▸ **Compiti da svolgere**:
1. Copia dal testo sui podcast tutto ciò che va da "Tra il 2015" fino a "a crescere ancora.".
2. Traduci in inglese questa frase del testo sui podcast: «Lo scorso ottobre a Milano si è avuto il terzo Festival del Podcasting per operatori del settore e appassionati.»

▸ **Testo di studio**:
▼
DA PROVARE
Podcast, il fenomeno del momento

Tra il 2015 e il 2018 gli utilizzatori sono passati da 850mila a 2milioni e 700mila, secondo una ricerca condotta da Nielsen. E si pensa che con il progressivo montaggio sulle auto di 5G e Dab, tenendo conto che il 55% circa degli ascoltatori di radio lo fa mentre è alla guida, il numero dei fruitori del cosiddetto «audio in demand» sia destinato a crescere ancora.
Lo scorso ottobre a Milano si è avuto il terzo Festival del Podcasting per operatori del settore e appassionati. A inizio giugno sempre a Milano la nuova produzione di podcast del Corriere della Sera è stata lanciata con un PodcastDay e pochi giorni dopo Camogli ha avuto il suo primo Festival del Podcast.
Registrazioni che rendono disponibili contenuti audio su richiesta, in differita su siti e app. Testi letterari, informativi, progetti narrativi, giornalistici, spesso composti da un numero predefinito di puntate. Ascoltabili ogni volta che si vuole. Basta scaricarli.
Due le maggiori piattaforme che ne offrono di ogni tipo. Non solo podcast, ma anche audiolibri, per esempio: Audible, creata nel 1995 dal giornalista Donald Katz e acquisita tredici anni dopo da Amazon, e Storytel, nata in Svezia nel 2005. Ma anche SoundCloud. E anche Spotify ha recentemente annunciato l’acquisto di due società nel settore delle audiostorie. Senza contare le radio che trasformano in podcast alcune loro trasmissioni.
«Attraverso l’audio – spiega Marco Ragaini, direttore editoriale di Storytel Italia –, il tempo acquista una sorta di valore più “alto”, viene intenso come “speso bene”. Per questo è importante il contenuto lungo, ma anche quelli più brevi, come appunto racconti e podcast».
Creando ponti tra i contenuti. «Storytel – prosegue Ragaini – è un servizio in abbonamento al quale una persona può inizialmente accedere per esempio per la parte dei podcast, ma in cui può spostarsi: è tipico delle piattaforme on demand in cui non si compra un singolo prodotto». In un’epoca in cui l’uso degli strumenti audio cresce.
▲
▸ **Dati forniti**:
▼
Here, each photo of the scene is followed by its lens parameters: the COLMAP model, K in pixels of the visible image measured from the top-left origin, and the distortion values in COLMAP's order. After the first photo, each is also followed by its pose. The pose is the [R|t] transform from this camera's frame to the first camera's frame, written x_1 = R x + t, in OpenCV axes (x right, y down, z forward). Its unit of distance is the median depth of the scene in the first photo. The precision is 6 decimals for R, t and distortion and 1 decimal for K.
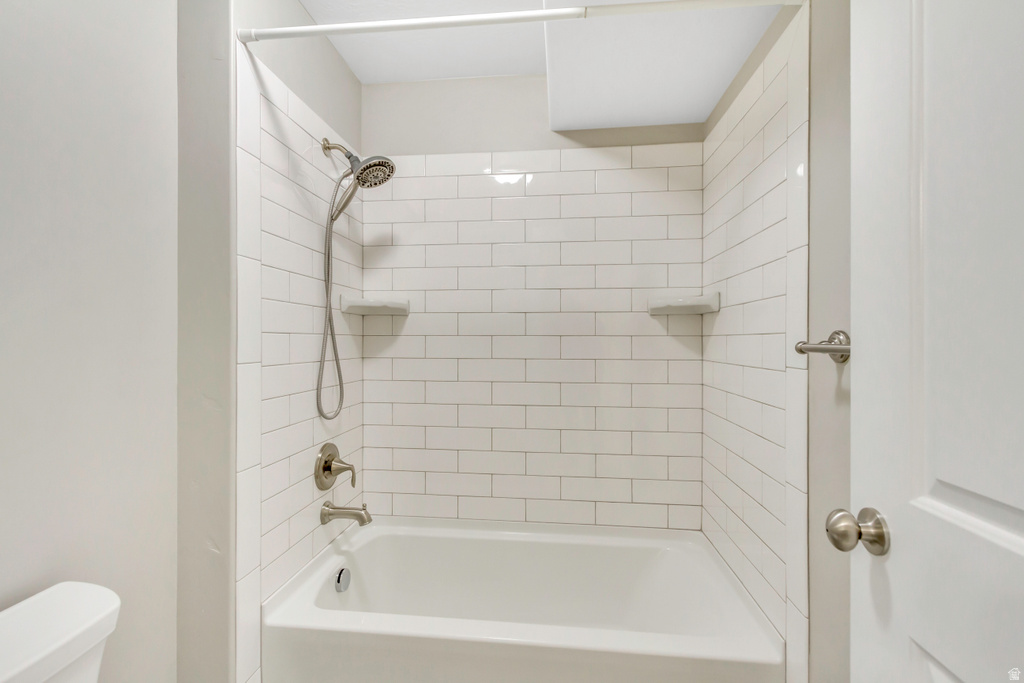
lens RADIAL K [[468.3, 0, 507.5], [0, 468.3, 345.7], [0, 0, 1]] dist [0.009896, -0.000104]
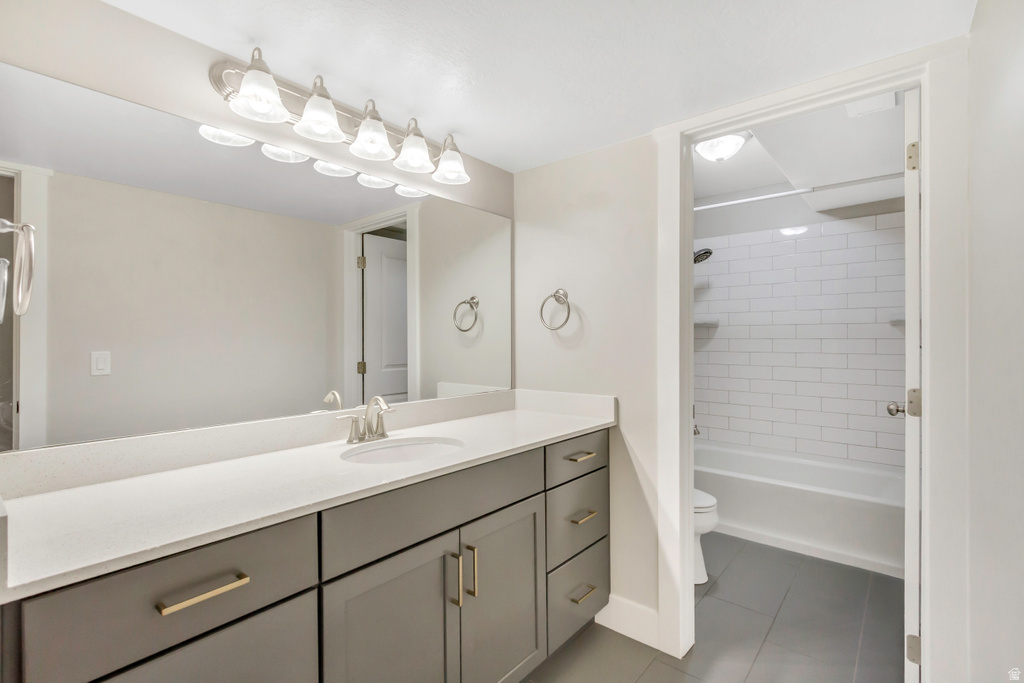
lens RADIAL K [[468.3, 0, 507.5], [0, 468.3, 345.7], [0, 0, 1]] dist [0.009896, -0.000104]
pose [[0.826710, 0.006137, -0.562595, 0.135820], [-0.004401, 0.999980, 0.004441, 0.001943], [0.562611, -0.001195, 0.826721, -0.966639]]
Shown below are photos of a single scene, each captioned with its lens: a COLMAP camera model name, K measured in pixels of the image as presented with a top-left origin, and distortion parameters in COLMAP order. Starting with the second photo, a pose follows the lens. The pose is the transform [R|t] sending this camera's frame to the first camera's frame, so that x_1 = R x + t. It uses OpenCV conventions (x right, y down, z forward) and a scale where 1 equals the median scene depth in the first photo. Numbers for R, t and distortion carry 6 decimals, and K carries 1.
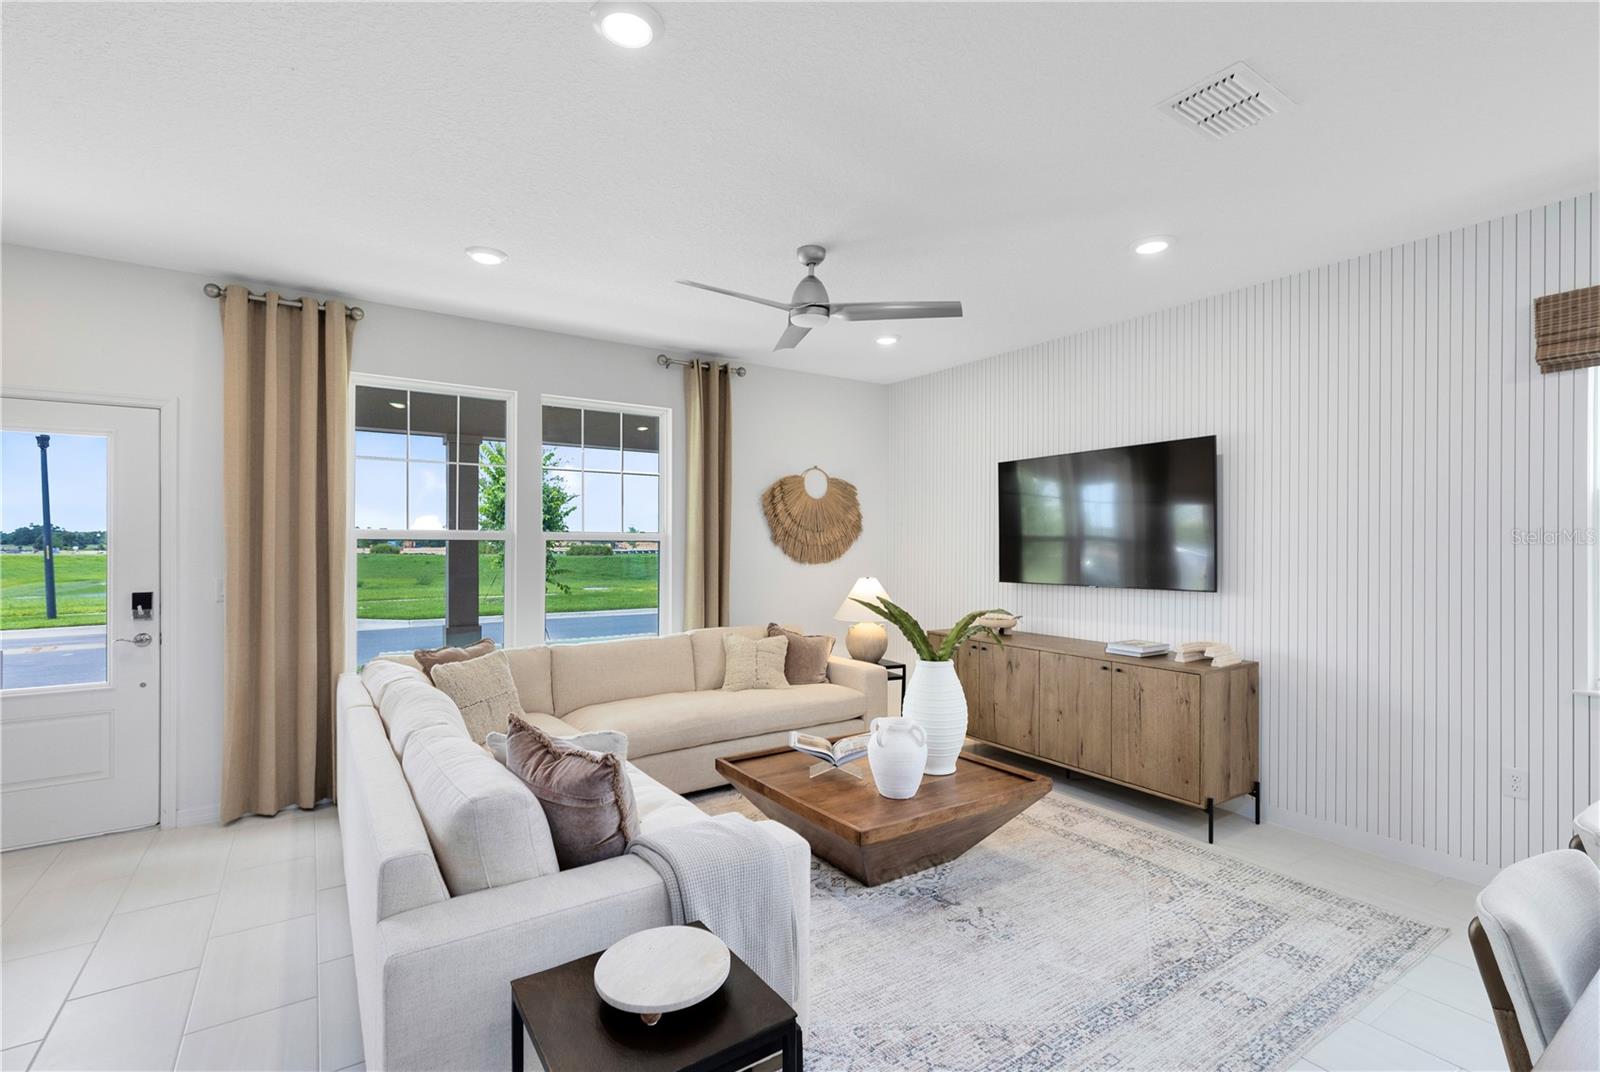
▲
▸ **Soluzioni degli esercizi**:
1.
Tra il 2015 e il 2018 gli utilizzatori sono passati da 850mila a 2milioni e 700mila, secondo una ricerca condotta da Nielsen. E si pensa che con il progressivo montaggio sulle auto di 5G e Dab, tenendo conto che il 55% circa degli ascoltatori di radio lo fa mentre è alla guida, il numero dei fruitori del cosiddetto «audio in demand» sia destinato a crescere ancora.

2. Last October, Milan hosted the third Podcasting Festival for industry professionals and enthusiasts.